Interestingly, Mini Ninjas borrows ideas from both of IO's recent worlds. You can go in stabby-stabby action style or sneak in like our favourite barcoded baldy. Maybe it's Hiro's dumpy stature, but the action reminds us of the Lego games. Speedy button-hammering is translated by Hiro into mad flourishes, but it's not exactly difficult.
Luckily, an arsenal of ninja tools and ninja pals keep things fresh. When Hiro's blade glances off burly hides it's time to swap-in lardy Futo for a bit of whack-a-ninja with his handy mallet. Alternatively, you could instead rummage around in Hiro's pocket for cherry bombs, shurikens or a ninja fireball. Cherry bombs are the best, exploding ninja squadrons into puffy clouds.

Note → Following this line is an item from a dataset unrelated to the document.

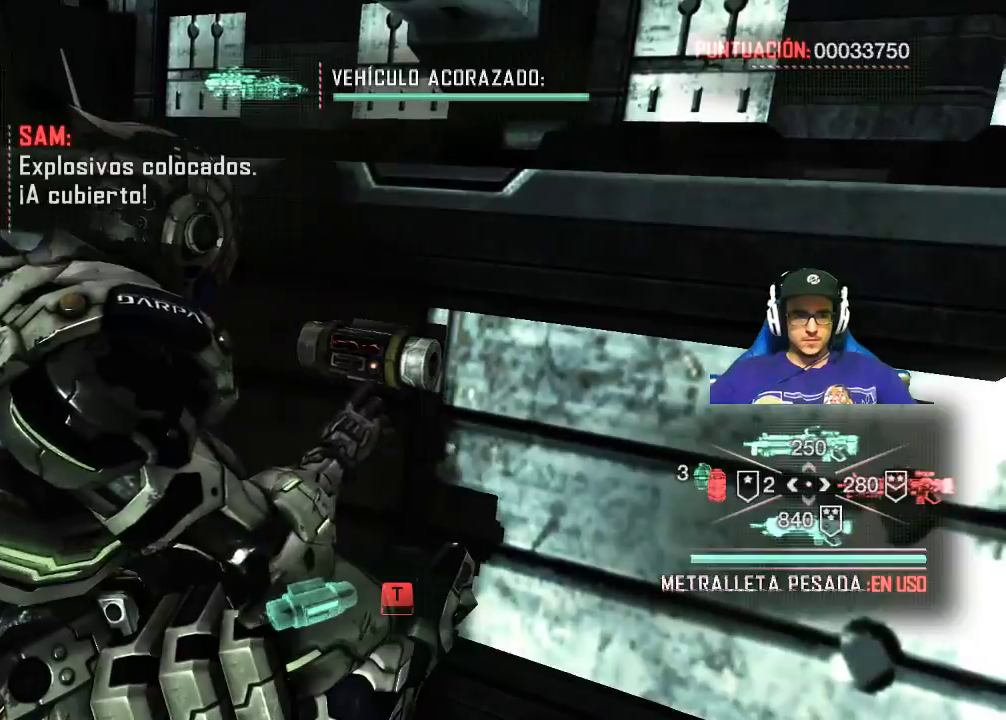
{"keys": ["s"], "mouse": [], "mouse_move": "up-left", "events": [[283, "s", "down"]]}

Hiro's magic is the backbone to Mini Ninjas' best stealthy moments. By simply waving his hands he can possess animals. Bringing down a feudal warlord's stronghold may seem tricky in chicken form, but what guard is going to give a hen a second glance as it clucks on through the entrance? Possess a larger animal - a panda or boar - and Hiro can unleash furry pain while the animal takes the spears and arrows...
The combat's ease means you don't have to worry about enemy encounters, but slinking around is satisfying enough to tempt you from brawling. Invading the castle of the Earth Lord - one of the nasty types poisoning the land - there's great fun to be had taking to the rooftops and legging it along lantern strings while guards foolishly patrol below. If Pixar made a Tenchu game we'd imagine it would look like this.
If only IO could up the combat stakes to make the softly-softly approach worthwhile. We're all for freedom to choose, but each choice has to earn its place. A mini fix could make for big fun.